Прощаясь, Корсаков встал из-за стола, почти вплотную подошёл к Лермонтову и, ожидая, пока он наденет шинель, смотрел на него серьёзно и доброжелательно.
От нетерпения Лермонтов не мог попасть в рукав, и Корсаков, протянув свою большую красную руку, помог ему. Когда Лермонтов взял со стола рукопись, Корсаков с необычной для себя краткостью сказал:
— Это большая книга. Берегите свой талант, Михайла Юрьич...
В другое время и в другом настроении Лермонтов был бы польщён такими словами от человека, которого уважал (наверное, всё-таки умеренно) сам Пушкин. Но сейчас слова Корсакова, не причиняя, правда, досады Лермонтову, никак на него не действовали. Его переполняла беспокойная, щекочущая радость, и он уже не думал ни об аресте, ни о возможном суде, и даже мысль о бабушкиной болезни только слабо мерцала где-то в глубине его сознания.

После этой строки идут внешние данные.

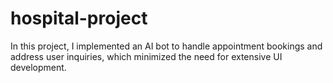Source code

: # hospital-project
In this project, I implemented an AI bot to handle appointment bookings and address user inquiries, which minimized the need for extensive UI development.
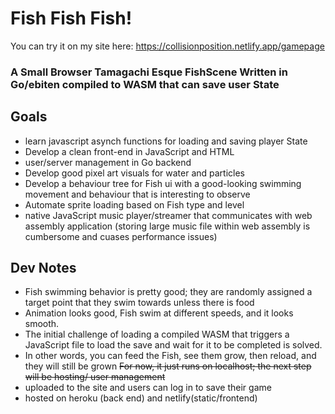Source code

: # Fish Fish Fish!

You can try it on my site here: https://collisionposition.netlify.app/gamepage

### A Small Browser Tamagachi Esque FishScene Written in Go/ebiten compiled to WASM that can save user State 
## Goals 
- learn javascript asynch functions for loading and saving player State
- Develop a clean front-end in JavaScript and HTML
- user/server management in Go backend
- Develop good pixel art visuals for water and particles
- Develop a behaviour tree for Fish ui with a good-looking swimming movement and behaviour that is interesting to observe 
- Automate sprite loading based on Fish type and level
- native JavaScript music player/streamer that communicates with web assembly application (storing large music file within web assembly is cumbersome and cuases performance issues)

## Dev Notes
- Fish swimming behavior is pretty good; they are randomly assigned a target point that they swim towards unless there is food
- Animation looks good, Fish swim at different speeds, and it looks smooth. 
- The initial challenge of loading a compiled WASM that triggers a JavaScript file to load the save and wait for it to be completed is solved.
- In other words, you can feed the Fish, see them grow, then reload, and they will still be grown 
~~For now, it just runs on localhost; the next step will be hosting/ user management~~
- uploaded to the site and users can log in to save their game
- hosted on heroku (back end) and netlify(static/frontend)
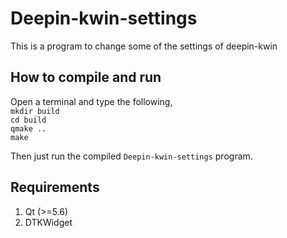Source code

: # Deepin-kwin-settings
This is a program to change some of the settings of deepin-kwin

## How to compile and run
Open a terminal and type the following, \
`mkdir build` \
`cd build` \
`qmake ..` \
`make`

Then just run the compiled `Deepin-kwin-settings` program.

## Requirements
1. Qt (>=5.6)
2. DTKWidget
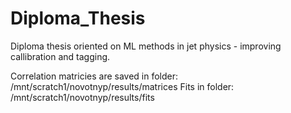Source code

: # Diploma_Thesis
Diploma thesis oriented on ML methods in jet physics - improving callibration and tagging. 

Correlation matricies are saved in folder: /mnt/scratch1/novotnyp/results/matrices
Fits in folder: /mnt/scratch1/novotnyp/results/fits
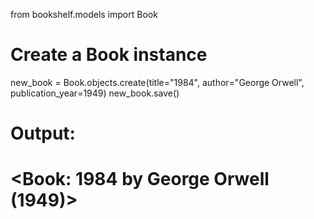 from bookshelf.models import Book

# Create a Book instance
new_book = Book.objects.create(title="1984", author="George Orwell", publication_year=1949)
new_book.save()

# Output:
# <Book: 1984 by George Orwell (1949)>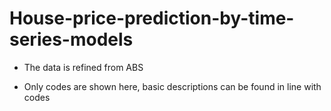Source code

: # House-price-prediction-by-time-series-models

- The data is refined from ABS

- Only codes are shown here, basic descriptions can be found in line with codes


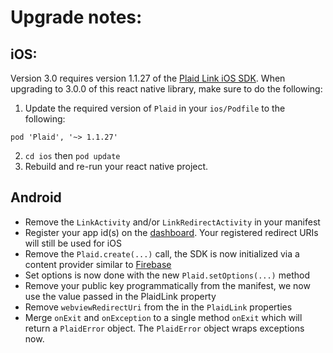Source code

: # Upgrade notes:

## iOS:

Version 3.0 requires version 1.1.27 of the [Plaid Link iOS SDK](https://github.plaid.com/plaid/link-ios-sdk). When upgrading to 3.0.0 of this react native library, make sure to do the following:

1. Update the required version of `Plaid` in your `ios/Podfile` to the following: 

`pod 'Plaid', '~> 1.1.27'`

2. `cd ios` then `pod update`
3. Rebuild and re-run your react native project.

## Android
* Remove the `LinkActivity` and/or `LinkRedirectActivity` in your manifest
* Register your app id(s) on the [dashboard](https://dashboard.plaid.com/team/api).  Your registered redirect URIs will still be used for iOS
* Remove the `Plaid.create(...)` call, the SDK is now initialized via a content provider similar to [Firebase](https://firebase.googleblog.com/2016/12/how-does-firebase-initialize-on-android.html)
* Set options is now done with the new `Plaid.setOptions(...)` method
* Remove your public key programmatically from the manifest, we now use the value passed in the PlaidLink property
* Remove `webviewRedirectUri` from the in the `PlaidLink` properties
* Merge `onExit` and `onException` to a single method `onExit` which will return a `PlaidError` object. The `PlaidError` object wraps exceptions now.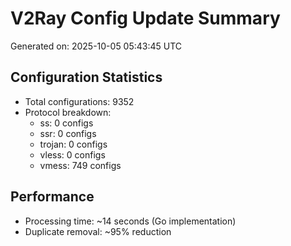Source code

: # V2Ray Config Update Summary
Generated on: 2025-10-05 05:43:45 UTC

## Configuration Statistics
- Total configurations: 9352
- Protocol breakdown:
  - ss: 0 configs
  - ssr: 0 configs
  - trojan: 0 configs
  - vless: 0 configs
  - vmess: 749 configs

## Performance
- Processing time: ~14 seconds (Go implementation)
- Duplicate removal: ~95% reduction
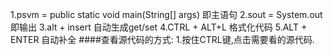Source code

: 1.psvm = public static void main(String[] args) 即主语句
2.sout = System.out即输出
3.alt + insert 自动生成get/set
4.CTRL + ALT+L 格式化代码
5.ALT + ENTER 	自动补全
####查看源代码的方式:
		1.按住CTRL键,点击需要看的源代码.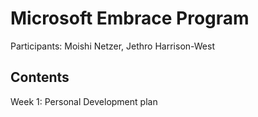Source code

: # Microsoft Embrace Program

Participants: Moishi Netzer, Jethro Harrison-West

## Contents

Week 1: Personal Development plan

Встряхнув протянутую руку Корсакова, Лермонтов, слегка удивившись себе, фамильярно-весело провёл рукой по лацкану корсаковского сюртука и, звеня шпорами, выбежал в коридор.
Только чуть понизив голос и продолжая бежать, легко и звонко подскакивая, он запел сочинённую тут же, на бегу, песенку, и сразу же к ней как-то сами собой подобрались слова чьей-то эпиграммы: «Просвещения «Маяк» — издаёт большой дурак — по прозванию Корсак...»
Корсаков был не только цензор, но и издатель нового журнала «Маяк» — говорили, скучного.